Change every "bounding box" in the lines below to "enclosing rectangle" and give all of the lines back with nothing else altered.

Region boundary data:
##########

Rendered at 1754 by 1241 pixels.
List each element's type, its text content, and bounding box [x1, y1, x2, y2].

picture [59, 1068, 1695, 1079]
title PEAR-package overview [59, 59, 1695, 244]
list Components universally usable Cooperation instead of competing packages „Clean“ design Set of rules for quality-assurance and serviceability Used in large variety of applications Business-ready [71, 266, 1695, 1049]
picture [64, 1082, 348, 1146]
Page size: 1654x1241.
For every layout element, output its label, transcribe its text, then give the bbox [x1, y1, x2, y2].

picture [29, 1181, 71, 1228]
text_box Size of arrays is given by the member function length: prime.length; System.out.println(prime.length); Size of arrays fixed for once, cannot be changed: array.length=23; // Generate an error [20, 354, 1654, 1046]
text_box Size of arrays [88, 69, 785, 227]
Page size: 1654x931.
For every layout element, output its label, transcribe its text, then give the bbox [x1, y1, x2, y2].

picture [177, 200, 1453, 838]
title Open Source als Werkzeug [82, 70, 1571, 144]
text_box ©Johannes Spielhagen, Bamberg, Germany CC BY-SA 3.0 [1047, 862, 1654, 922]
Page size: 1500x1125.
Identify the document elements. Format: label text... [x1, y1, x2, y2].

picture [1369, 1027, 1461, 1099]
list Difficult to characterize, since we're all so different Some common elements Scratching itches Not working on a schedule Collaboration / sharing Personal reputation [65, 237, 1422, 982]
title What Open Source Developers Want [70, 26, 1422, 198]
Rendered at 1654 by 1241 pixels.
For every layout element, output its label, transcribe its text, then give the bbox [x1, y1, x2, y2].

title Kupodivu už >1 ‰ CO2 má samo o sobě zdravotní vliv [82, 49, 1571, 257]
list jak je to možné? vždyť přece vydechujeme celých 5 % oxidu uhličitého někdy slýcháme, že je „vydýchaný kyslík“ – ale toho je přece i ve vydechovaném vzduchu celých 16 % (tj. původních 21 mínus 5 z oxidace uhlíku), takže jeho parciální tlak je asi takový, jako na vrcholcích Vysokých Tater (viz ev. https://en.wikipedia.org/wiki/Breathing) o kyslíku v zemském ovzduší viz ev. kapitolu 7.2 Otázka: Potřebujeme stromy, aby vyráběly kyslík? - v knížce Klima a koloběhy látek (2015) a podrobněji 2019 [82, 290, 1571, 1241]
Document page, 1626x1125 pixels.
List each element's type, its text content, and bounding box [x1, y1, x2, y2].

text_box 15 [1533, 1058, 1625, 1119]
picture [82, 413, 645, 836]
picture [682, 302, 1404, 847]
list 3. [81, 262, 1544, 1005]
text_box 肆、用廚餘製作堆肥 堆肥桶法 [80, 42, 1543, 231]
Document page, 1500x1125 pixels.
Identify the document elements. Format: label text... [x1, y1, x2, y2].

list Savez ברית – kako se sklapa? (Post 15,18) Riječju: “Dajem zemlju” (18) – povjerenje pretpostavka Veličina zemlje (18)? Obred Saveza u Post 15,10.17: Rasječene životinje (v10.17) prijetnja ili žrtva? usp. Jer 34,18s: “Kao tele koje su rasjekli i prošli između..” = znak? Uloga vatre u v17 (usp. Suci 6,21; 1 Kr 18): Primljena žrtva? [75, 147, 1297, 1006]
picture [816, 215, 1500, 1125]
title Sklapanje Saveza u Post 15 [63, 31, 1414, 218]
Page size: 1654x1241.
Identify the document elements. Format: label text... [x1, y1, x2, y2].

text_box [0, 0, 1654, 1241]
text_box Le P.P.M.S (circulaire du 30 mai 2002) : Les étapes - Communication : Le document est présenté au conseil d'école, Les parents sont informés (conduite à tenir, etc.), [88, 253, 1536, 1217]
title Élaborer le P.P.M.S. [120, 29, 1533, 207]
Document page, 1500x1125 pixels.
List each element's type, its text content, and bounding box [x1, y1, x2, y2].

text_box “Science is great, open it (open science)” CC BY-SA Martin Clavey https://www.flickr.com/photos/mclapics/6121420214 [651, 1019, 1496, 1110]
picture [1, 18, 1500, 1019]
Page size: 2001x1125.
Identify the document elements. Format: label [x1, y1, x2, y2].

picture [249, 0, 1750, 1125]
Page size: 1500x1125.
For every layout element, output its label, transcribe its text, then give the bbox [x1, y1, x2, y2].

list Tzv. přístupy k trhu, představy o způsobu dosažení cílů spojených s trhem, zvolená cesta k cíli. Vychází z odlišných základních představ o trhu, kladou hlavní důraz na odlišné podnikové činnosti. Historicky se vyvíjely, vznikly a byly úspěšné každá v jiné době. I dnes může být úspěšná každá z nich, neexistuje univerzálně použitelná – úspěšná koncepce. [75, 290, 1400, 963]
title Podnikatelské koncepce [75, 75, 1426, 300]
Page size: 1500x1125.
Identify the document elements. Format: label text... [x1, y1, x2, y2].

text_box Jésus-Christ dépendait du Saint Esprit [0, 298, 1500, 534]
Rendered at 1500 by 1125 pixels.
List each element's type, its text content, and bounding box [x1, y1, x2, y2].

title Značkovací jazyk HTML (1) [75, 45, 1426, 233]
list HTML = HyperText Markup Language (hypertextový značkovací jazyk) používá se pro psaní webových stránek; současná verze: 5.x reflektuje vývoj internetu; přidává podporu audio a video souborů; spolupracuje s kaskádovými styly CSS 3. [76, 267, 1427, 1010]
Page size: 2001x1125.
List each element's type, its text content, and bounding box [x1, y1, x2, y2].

##########

RESPONSE TO THIS EXERCISE
Rendered at 1754 by 1241 pixels.
List each element's type, its text content, and enclosing rectangle [x1, y1, x2, y2].

picture [59, 1068, 1695, 1079]
title PEAR-package overview [59, 59, 1695, 244]
list Components universally usable Cooperation instead of competing packages „Clean“ design Set of rules for quality-assurance and serviceability Used in large variety of applications Business-ready [71, 266, 1695, 1049]
picture [64, 1082, 348, 1146]
Page size: 1654x1241.
For every layout element, output its label, transcribe its text, then give the bbox [x1, y1, x2, y2].

picture [29, 1181, 71, 1228]
text_box Size of arrays is given by the member function length: prime.length; System.out.println(prime.length); Size of arrays fixed for once, cannot be changed: array.length=23; // Generate an error [20, 354, 1654, 1046]
text_box Size of arrays [88, 69, 785, 227]
Page size: 1654x931.
For every layout element, output its label, transcribe its text, then give the bbox [x1, y1, x2, y2].

picture [177, 200, 1453, 838]
title Open Source als Werkzeug [82, 70, 1571, 144]
text_box ©Johannes Spielhagen, Bamberg, Germany CC BY-SA 3.0 [1047, 862, 1654, 922]
Page size: 1500x1125.
Identify the document elements. Format: label text... [x1, y1, x2, y2].

picture [1369, 1027, 1461, 1099]
list Difficult to characterize, since we're all so different Some common elements Scratching itches Not working on a schedule Collaboration / sharing Personal reputation [65, 237, 1422, 982]
title What Open Source Developers Want [70, 26, 1422, 198]
Rendered at 1654 by 1241 pixels.
For every layout element, output its label, transcribe its text, then give the bbox [x1, y1, x2, y2].

title Kupodivu už >1 ‰ CO2 má samo o sobě zdravotní vliv [82, 49, 1571, 257]
list jak je to možné? vždyť přece vydechujeme celých 5 % oxidu uhličitého někdy slýcháme, že je „vydýchaný kyslík“ – ale toho je přece i ve vydechovaném vzduchu celých 16 % (tj. původních 21 mínus 5 z oxidace uhlíku), takže jeho parciální tlak je asi takový, jako na vrcholcích Vysokých Tater (viz ev. https://en.wikipedia.org/wiki/Breathing) o kyslíku v zemském ovzduší viz ev. kapitolu 7.2 Otázka: Potřebujeme stromy, aby vyráběly kyslík? - v knížce Klima a koloběhy látek (2015) a podrobněji 2019 [82, 290, 1571, 1241]
Document page, 1626x1125 pixels.
List each element's type, its text content, and enclosing rectangle [x1, y1, x2, y2].

text_box 15 [1533, 1058, 1625, 1119]
picture [82, 413, 645, 836]
picture [682, 302, 1404, 847]
list 3. [81, 262, 1544, 1005]
text_box 肆、用廚餘製作堆肥 堆肥桶法 [80, 42, 1543, 231]
Document page, 1500x1125 pixels.
Identify the document elements. Format: label text... [x1, y1, x2, y2].

list Savez ברית – kako se sklapa? (Post 15,18) Riječju: “Dajem zemlju” (18) – povjerenje pretpostavka Veličina zemlje (18)? Obred Saveza u Post 15,10.17: Rasječene životinje (v10.17) prijetnja ili žrtva? usp. Jer 34,18s: “Kao tele koje su rasjekli i prošli između..” = znak? Uloga vatre u v17 (usp. Suci 6,21; 1 Kr 18): Primljena žrtva? [75, 147, 1297, 1006]
picture [816, 215, 1500, 1125]
title Sklapanje Saveza u Post 15 [63, 31, 1414, 218]
Page size: 1654x1241.
Identify the document elements. Format: label text... [x1, y1, x2, y2].

text_box [0, 0, 1654, 1241]
text_box Le P.P.M.S (circulaire du 30 mai 2002) : Les étapes - Communication : Le document est présenté au conseil d'école, Les parents sont informés (conduite à tenir, etc.), [88, 253, 1536, 1217]
title Élaborer le P.P.M.S. [120, 29, 1533, 207]
Document page, 1500x1125 pixels.
List each element's type, its text content, and enclosing rectangle [x1, y1, x2, y2].

text_box “Science is great, open it (open science)” CC BY-SA Martin Clavey https://www.flickr.com/photos/mclapics/6121420214 [651, 1019, 1496, 1110]
picture [1, 18, 1500, 1019]
Page size: 2001x1125.
Identify the document elements. Format: label [x1, y1, x2, y2].

picture [249, 0, 1750, 1125]
Page size: 1500x1125.
For every layout element, output its label, transcribe its text, then give the bbox [x1, y1, x2, y2].

list Tzv. přístupy k trhu, představy o způsobu dosažení cílů spojených s trhem, zvolená cesta k cíli. Vychází z odlišných základních představ o trhu, kladou hlavní důraz na odlišné podnikové činnosti. Historicky se vyvíjely, vznikly a byly úspěšné každá v jiné době. I dnes může být úspěšná každá z nich, neexistuje univerzálně použitelná – úspěšná koncepce. [75, 290, 1400, 963]
title Podnikatelské koncepce [75, 75, 1426, 300]
Page size: 1500x1125.
Identify the document elements. Format: label text... [x1, y1, x2, y2].

text_box Jésus-Christ dépendait du Saint Esprit [0, 298, 1500, 534]
Rendered at 1500 by 1125 pixels.
List each element's type, its text content, and enclosing rectangle [x1, y1, x2, y2].

title Značkovací jazyk HTML (1) [75, 45, 1426, 233]
list HTML = HyperText Markup Language (hypertextový značkovací jazyk) používá se pro psaní webových stránek; současná verze: 5.x reflektuje vývoj internetu; přidává podporu audio a video souborů; spolupracuje s kaskádovými styly CSS 3. [76, 267, 1427, 1010]
Page size: 2001x1125.
List each element's type, its text content, and enclosing rectangle [x1, y1, x2, y2].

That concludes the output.